**READING TEXT**
-- begin --
Saturday, December 17, 2011

THUG OF THE DAY: Erzsébet  "BLOOD QUEEN" Báthory  

Ladies, the next time you hear someone whining about the cruel animal testing your favorite cosmetic company performs just so you can hold on to your youthful visage, throw this one in their face.

The nefarious "Blood Countess" of Hungary was willing to go the extra evil mile to preserve her beauty.  Erzsébet Báthory (1560-1614) bathed in the blood of her victims in an effort to turn the clock back on aging.

The Blood Countess was rumored to have tortured and killed over 650 young women along with four of her friends who all happened to be fans of the occult.

While the body count and the blood baths may have been inflated to bolster her evil image, the countess was found guilty of only 80 murders.  But since she didn't show up for the trial, she was never convicted.

Bloody Liz may have escaped the fate of her collaborators, who were all put to death immediately, but Hungary's Finest caught up with her at home eventually.  Her aristocratic status saved her from immediate death, but it didn't save her from being imprisoned for the rest of her life in a room in her own castle.
-- end --
**DATA BLOCK**
-- begin --
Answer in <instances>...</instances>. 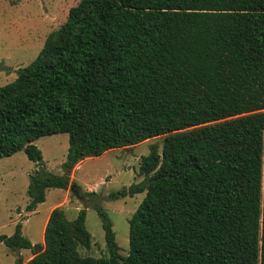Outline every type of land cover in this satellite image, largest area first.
-- end --
**TASK REQUIREMENTS**
**a)** Rewrite the part of the Báthory post that begins at the words "Ladies, the next" and stops after "of the occult.", changing "Blood Countess" to "Countess of Blood".
**b)** Decide whether each statement agrees with the Báthory post, answering yes or no and quoting the deciding words: (i) the countess was found guilty of 80 murders; (ii) her collaborators were imprisoned for the rest of their lives; (iii) she was locked in a room in her own castle.
**c)** Carry on the Báthory post from its final sentence.
The listing above comes from a different source than the Báthory post.

**RESPONSES TO THE TASKS**
**a)**
Ladies, the next time you hear someone whining about the cruel animal testing your favorite cosmetic company performs just so you can hold on to your youthful visage, throw this one in their face.

The nefarious "Countess of Blood" of Hungary was willing to go the extra evil mile to preserve her beauty.  Erzsébet Báthory (1560-1614) bathed in the blood of her victims in an effort to turn the clock back on aging.

The Countess of Blood was rumored to have tortured and killed over 650 young women along with four of her friends who all happened to be fans of the occult.

**b)**
(i) Yes: "the countess was found guilty of only 80 murders."
(ii) No: "her collaborators, who were all put to death immediately."
(iii) Yes: "being imprisoned for the rest of her life in a room in her own castle."

**c)**
King Matthias sent the royal masons to brick her up, leaving a couple of small slits to pass food through.  The bitch lived for four years after that.

In the height of her gruesome activities, the countess mutilated the hands, faces and genitalia of her victims.  She tortured them with fire, blades, and needles.  Sometimes she would bite the flesh off from their faces and arms or perform bizarre surgeries on them while they were alive.

She appeared to turn it over to the Lord in her final days, and was reportedly heard singing religious hymns and praying to God before her death.

But after she died a paper was found that she had written a prayer to the devil on, imploring the prince of darkness to send 99 cats to kill King Matthias and the people who had brought her to justice.  Crazy kid.

2 comments:

  1. 80 victims, 650 victims...who cares? The question is, did the blood baths work? Was her skin still youthful and radiant when she entombed in her brick cell?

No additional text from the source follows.